- _WHAT YOU NEED TO DO_:
Print all of the records below verbatim, keeping every line unchanged and in the same order.

- _EXTRACTED INFORMATION_:
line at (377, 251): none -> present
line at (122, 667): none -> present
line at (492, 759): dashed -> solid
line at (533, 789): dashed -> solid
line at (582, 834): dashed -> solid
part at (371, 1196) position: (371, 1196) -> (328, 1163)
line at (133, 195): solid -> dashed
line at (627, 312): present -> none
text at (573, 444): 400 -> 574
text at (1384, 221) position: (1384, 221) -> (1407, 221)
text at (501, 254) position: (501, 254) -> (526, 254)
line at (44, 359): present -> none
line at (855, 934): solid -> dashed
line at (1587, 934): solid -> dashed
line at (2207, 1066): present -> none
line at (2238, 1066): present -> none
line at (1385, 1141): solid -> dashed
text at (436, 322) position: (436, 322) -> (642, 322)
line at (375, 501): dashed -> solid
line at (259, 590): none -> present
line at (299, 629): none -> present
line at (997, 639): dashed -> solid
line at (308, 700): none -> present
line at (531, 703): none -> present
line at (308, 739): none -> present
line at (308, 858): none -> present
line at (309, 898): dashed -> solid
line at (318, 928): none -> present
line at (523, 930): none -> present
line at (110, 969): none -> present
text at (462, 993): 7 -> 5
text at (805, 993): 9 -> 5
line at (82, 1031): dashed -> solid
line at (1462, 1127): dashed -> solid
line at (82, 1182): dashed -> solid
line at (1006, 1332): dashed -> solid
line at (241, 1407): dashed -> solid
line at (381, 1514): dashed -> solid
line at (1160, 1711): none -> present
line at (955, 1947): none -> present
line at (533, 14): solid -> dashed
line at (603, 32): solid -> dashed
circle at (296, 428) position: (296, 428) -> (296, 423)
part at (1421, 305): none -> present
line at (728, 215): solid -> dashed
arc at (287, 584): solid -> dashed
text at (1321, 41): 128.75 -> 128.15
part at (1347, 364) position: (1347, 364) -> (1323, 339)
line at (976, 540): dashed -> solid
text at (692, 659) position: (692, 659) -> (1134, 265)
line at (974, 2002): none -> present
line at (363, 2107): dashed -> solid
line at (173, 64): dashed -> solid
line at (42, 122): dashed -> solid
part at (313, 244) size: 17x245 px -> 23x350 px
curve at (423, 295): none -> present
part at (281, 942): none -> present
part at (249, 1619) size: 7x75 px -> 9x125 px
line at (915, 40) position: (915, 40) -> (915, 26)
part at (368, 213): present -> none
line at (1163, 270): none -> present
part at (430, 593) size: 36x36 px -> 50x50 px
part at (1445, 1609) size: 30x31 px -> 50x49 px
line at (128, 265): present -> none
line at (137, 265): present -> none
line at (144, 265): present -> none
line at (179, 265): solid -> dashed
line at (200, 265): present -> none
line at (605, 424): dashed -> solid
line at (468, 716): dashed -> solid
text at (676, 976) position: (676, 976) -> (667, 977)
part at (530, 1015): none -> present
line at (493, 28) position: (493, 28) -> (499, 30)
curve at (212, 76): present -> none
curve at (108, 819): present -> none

- _RESULT BELOW_:
line at (377, 251): none -> present
line at (122, 667): none -> present
line at (492, 759): dashed -> solid
line at (533, 789): dashed -> solid
line at (582, 834): dashed -> solid
part at (371, 1196) position: (371, 1196) -> (328, 1163)
line at (133, 195): solid -> dashed
line at (627, 312): present -> none
text at (573, 444): 400 -> 574
text at (1384, 221) position: (1384, 221) -> (1407, 221)
text at (501, 254) position: (501, 254) -> (526, 254)
line at (44, 359): present -> none
line at (855, 934): solid -> dashed
line at (1587, 934): solid -> dashed
line at (2207, 1066): present -> none
line at (2238, 1066): present -> none
line at (1385, 1141): solid -> dashed
text at (436, 322) position: (436, 322) -> (642, 322)
line at (375, 501): dashed -> solid
line at (259, 590): none -> present
line at (299, 629): none -> present
line at (997, 639): dashed -> solid
line at (308, 700): none -> present
line at (531, 703): none -> present
line at (308, 739): none -> present
line at (308, 858): none -> present
line at (309, 898): dashed -> solid
line at (318, 928): none -> present
line at (523, 930): none -> present
line at (110, 969): none -> present
text at (462, 993): 7 -> 5
text at (805, 993): 9 -> 5
line at (82, 1031): dashed -> solid
line at (1462, 1127): dashed -> solid
line at (82, 1182): dashed -> solid
line at (1006, 1332): dashed -> solid
line at (241, 1407): dashed -> solid
line at (381, 1514): dashed -> solid
line at (1160, 1711): none -> present
line at (955, 1947): none -> present
line at (533, 14): solid -> dashed
line at (603, 32): solid -> dashed
circle at (296, 428) position: (296, 428) -> (296, 423)
part at (1421, 305): none -> present
line at (728, 215): solid -> dashed
arc at (287, 584): solid -> dashed
text at (1321, 41): 128.75 -> 128.15
part at (1347, 364) position: (1347, 364) -> (1323, 339)
line at (976, 540): dashed -> solid
text at (692, 659) position: (692, 659) -> (1134, 265)
line at (974, 2002): none -> present
line at (363, 2107): dashed -> solid
line at (173, 64): dashed -> solid
line at (42, 122): dashed -> solid
part at (313, 244) size: 17x245 px -> 23x350 px
curve at (423, 295): none -> present
part at (281, 942): none -> present
part at (249, 1619) size: 7x75 px -> 9x125 px
line at (915, 40) position: (915, 40) -> (915, 26)
part at (368, 213): present -> none
line at (1163, 270): none -> present
part at (430, 593) size: 36x36 px -> 50x50 px
part at (1445, 1609) size: 30x31 px -> 50x49 px
line at (128, 265): present -> none
line at (137, 265): present -> none
line at (144, 265): present -> none
line at (179, 265): solid -> dashed
line at (200, 265): present -> none
line at (605, 424): dashed -> solid
line at (468, 716): dashed -> solid
text at (676, 976) position: (676, 976) -> (667, 977)
part at (530, 1015): none -> present
line at (493, 28) position: (493, 28) -> (499, 30)
curve at (212, 76): present -> none
curve at (108, 819): present -> none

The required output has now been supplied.